• Duke Medicine built homegrown data analytics tools to better manage electronic health information
  • Data dates back to 1996, with more than 4 million patient records
  • High take-up rate among clinicians increase frequency and quality of research and clinical care

Duke Medicine may not be the only institution to use data analytics on patient data, but it is one of the first to offer self-service analytics.   This is where the researchers themselves access the data warehouse to explore data and generate their own insights, with no IT person as intermediary.

“Data is an extremely valuable enterprise asset, and information is foundational for clinical, financial, research, and translational medicine initiatives,” said Dr Jeffrey Ferranti, Vice President and Chief Information Officer (CIO), Duke Medicine.

In fact, Duke’s ability to gather and store electronic health information has outpaced its ability to analyse and use that information to improve healthcare quality and reduce cost.

The result? The building of homegrown data analytics tools like Duke Enterprise Data Unified Content Explorer (DEDUCE) and Duke Integrated Subject Cohort Enrollment Research Network (DISCERN).


They help Duke, as an Academic Medical Centre, to have a more seamless continuum of research and clinical care by securely leveraging patient data to do better research.

“The goal is to build a tool that answers questions relevant to different domains of expertise. The alternative is ask an IT person to pull out the data."

These tools are built on the foundation of EPIC. This is a comprehensive electronic medical record system that replaced 135 systems with a single one, where a patient’s data is captured as one record.

Duke’s data-like the patient’s lab records, current procedural terminology coded procedures, computerised physician order entry orders, encounters and billing invoices – date back to 1996, with over 4 million patient records in it.

DEDUCE helps doctors to identify cohorts of patient with similar issues.   Its power is seen in the TECOS Trial to evaluate patient outcomes after treatment with Sitagliptin, an antidiabetic drug. The researchers narrowed down from nearly 4 million patients to a cohort of 2,000 patients with the inclusions and exclusions, like Type II diabetes, over 50, and had a HbA1c result between 6.4 and 8.1.

“Without this tool, we wouldn’t have been able to find those patients,” said Ferranti.

So far, since 2008, some 1,300 clinicians have undergone the four-hour training to use DEDUCE, and perform 2,000-3,000 queries a month.

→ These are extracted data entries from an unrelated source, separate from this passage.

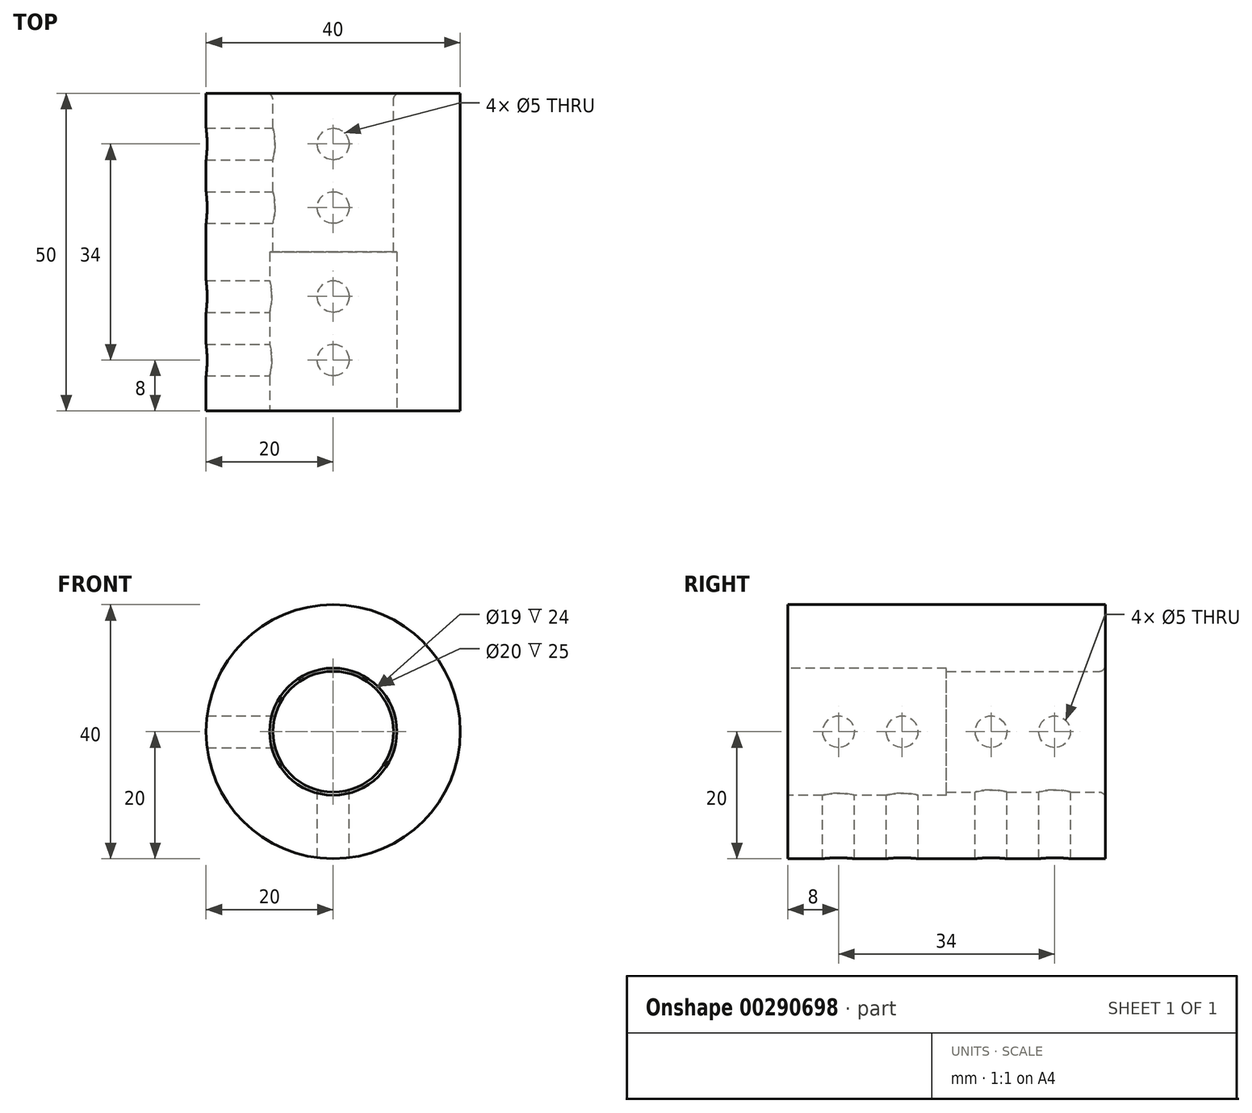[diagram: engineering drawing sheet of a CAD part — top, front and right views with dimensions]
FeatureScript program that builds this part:
annotation { "Feature Type Name" : "Feature", "Feature Type Description" : "" }
export const myFeature = defineFeature(function(context is Context, id is Id, definition is map)
    precondition{}
    {
        {
            var Q0;
            Q0=qCreatedBy(makeId("Front.planeOp"),FACE);
            var sketch = newSketch(context, id + "F0", { "sketchPlane" : qUnion([Q0])});
            skCircle(sketch, "E0", {"center": v(0, 0) * mm, "radius": 20 * mm});
            skCircle(sketch, "E1", {"center": v(0, 0) * mm, "radius": 9.5 * mm});
            skSolve(sketch);
        }
        {
            var Q0;
            Q0 = qSketchRegion(id + "F0", true);
            extrude(context, id + "F1", {"entities" : qUnion([Q0]), "depth" : 50 * mm});
        }
        {
            var Q0;
            Q0=makeQuery(id+"F1.opExtrude","CAP_FACE",FACE,{"disambiguationData":[OSD([sQuery(id+"F0.wireOp",EDGE,"E0"),sQuery(id+"F0.wireOp",EDGE,"E1")])],"isStart":false});
            var sketch = newSketch(context, id + "F2", { "sketchPlane" : qUnion([Q0])});
            skCircle(sketch, "E2", {"center": v(0, 0) * mm, "radius": 10 * mm});
            skSolve(sketch);
        }
        {
            var Q0;
            Q0 = qSketchRegion(id + "F2", true);
            extrude(context, id + "F3", {"entities" : qUnion([Q0]), "operationType" : NewBodyOperationType.REMOVE, "oppositeDirection" : true, "depth" : 25 * mm});
        }
        {
            var Q0;
            Q0=qCreatedBy(makeId("Right.planeOp"),FACE);
            var sketch = newSketch(context, id + "F4", { "sketchPlane" : qUnion([Q0])});
            skCircle(sketch, "E3", {"center": v(-42, 0) * mm, "radius": 2.5 * mm});
            skCircle(sketch, "E4", {"center": v(-32, 0) * mm, "radius": 2.5 * mm});
            skCircle(sketch, "E5", {"center": v(-18, 0) * mm, "radius": 2.5 * mm});
            skCircle(sketch, "E6", {"center": v(-8, 0) * mm, "radius": 2.5 * mm});
            skSolve(sketch);
        }
        {
            var Q0;
            Q0=sQuery(id+"F4.wireOp",VERTEX,"E3.center");
            var Q1;
            Q1=sQuery(id+"F4.wireOp",VERTEX,"E4.center");
            var Q2;
            Q2=sQuery(id+"F4.wireOp",VERTEX,"E5.center");
            var Q3;
            Q3=sQuery(id+"F4.wireOp",VERTEX,"E6.center");
            var Q4;
            Q4=makeQuery(id+"F1.opExtrude","SWEPT_BODY",BODY,{"disambiguationData":[OSD([sQuery(id+"F0.wireOp",EDGE,"E0"),sQuery(id+"F0.wireOp",EDGE,"E1")])]});
            hole(context, id + "F5", {"style" : HoleStyle.SIMPLE, "endStyle" : HoleEndStyle.BLIND, "standardTappedOrClearance" : lookupTablePath({ "standard" : "ISO", "engagement" : "75%", "pitch" : "1 mm", "size" : "M6", "type" : "Tapped" }), "standardBlindInLast" : lookupTablePath({ "standard" : "ISO", "engagement" : "75%", "pitch" : "1 mm", "size" : "M6", "type" : "Tapped" }), "holeDiameter" : 5 * mm, "showTappedDepth" : true, "holeDepth" : 50 * mm, "tappedDepth" : 47 * mm, "tapClearance" : 3, "startFromSketch" : true, "locations" : qUnion([Q0, Q1, Q2, Q3]), "scope" : qUnion([Q4]), "majorDiameter" : 6 * mm});
        }
        {
            var Q0;
            Q0=qCreatedBy(makeId("Top.planeOp"),FACE);
            var sketch = newSketch(context, id + "F6", { "sketchPlane" : qUnion([Q0])});
            skCircle(sketch, "E7", {"center": v(0, -8) * mm, "radius": 2.5 * mm});
            skCircle(sketch, "E8", {"center": v(0, -18) * mm, "radius": 2.5 * mm});
            skCircle(sketch, "E9", {"center": v(0, -32) * mm, "radius": 2.5 * mm});
            skCircle(sketch, "E10", {"center": v(0, -42) * mm, "radius": 2.5 * mm});
            skSolve(sketch);
        }
        {
            var Q0;
            Q0=sQuery(id+"F6.wireOp",VERTEX,"E7.center");
            var Q1;
            Q1=sQuery(id+"F6.wireOp",VERTEX,"E8.center");
            var Q2;
            Q2=sQuery(id+"F6.wireOp",VERTEX,"E9.center");
            var Q3;
            Q3=sQuery(id+"F6.wireOp",VERTEX,"E10.center");
            var Q4;
            Q4=makeQuery(id+"F1.opExtrude","SWEPT_BODY",BODY,{"disambiguationData":[OSD([sQuery(id+"F0.wireOp",EDGE,"E0"),sQuery(id+"F0.wireOp",EDGE,"E1")])]});
            hole(context, id + "F7", {"style" : HoleStyle.SIMPLE, "endStyle" : HoleEndStyle.BLIND, "standardTappedOrClearance" : lookupTablePath({ "standard" : "ISO", "engagement" : "75%", "pitch" : "1 mm", "size" : "M6", "type" : "Tapped" }), "standardBlindInLast" : lookupTablePath({ "standard" : "ISO", "engagement" : "75%", "pitch" : "1 mm", "size" : "M6", "type" : "Tapped" }), "holeDiameter" : 5 * mm, "showTappedDepth" : true, "holeDepth" : 50 * mm, "tappedDepth" : 47 * mm, "tapClearance" : 3, "startFromSketch" : true, "locations" : qUnion([Q0, Q1, Q2, Q3]), "scope" : qUnion([Q4]), "majorDiameter" : 6 * mm});
        }
        {
            var Q0;
            Q0=makeQuery(id+"F1.opExtrude","CAP_EDGE",EDGE,{"disambiguationData":[OSD([sQuery(id+"F0.wireOp",EDGE,"E1")])],"isStart":true});
            var Q1;
            Q1=makeQuery(id+"F3.boolean.opBoolean","COPY",EDGE,{"derivedFrom":makeQuery(id+"F3.opExtrude","CAP_EDGE",EDGE,{"disambiguationData":[OSD([sQuery(id+"F2.wireOp",EDGE,"E2")])],"isStart":true})});
            fillet(context, id + "F8", {"entities" : qUnion([Q0, Q1]), "radius" : 1 * mm, "tangentPropagation" : true, "allowEdgeOverflow" : false});
        }
    });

DEDUCE is even able to map the patients geo-spatially, slice the data based on demographic and socioeconomic variables, do text analytics and graphics.

Complementing DEDUCE is DISCERN – where DEDUCE trawls retrospective data, DISCERN combines both the warehouse data and real-time clinical events to identify potential study recruits and alert the appropriate staff.


Without DISCERN, there were multiple missed opportunities at recruitment because of the aggressive timeline to recruit patients.

Going forward, Ferranti’s vision is to have federated queries.   This allows the simultaneous search of multiple resources, where DEDUCE is installed in multiple institutions around US and the world, allowing the researcher to pull data from across these disparate databases.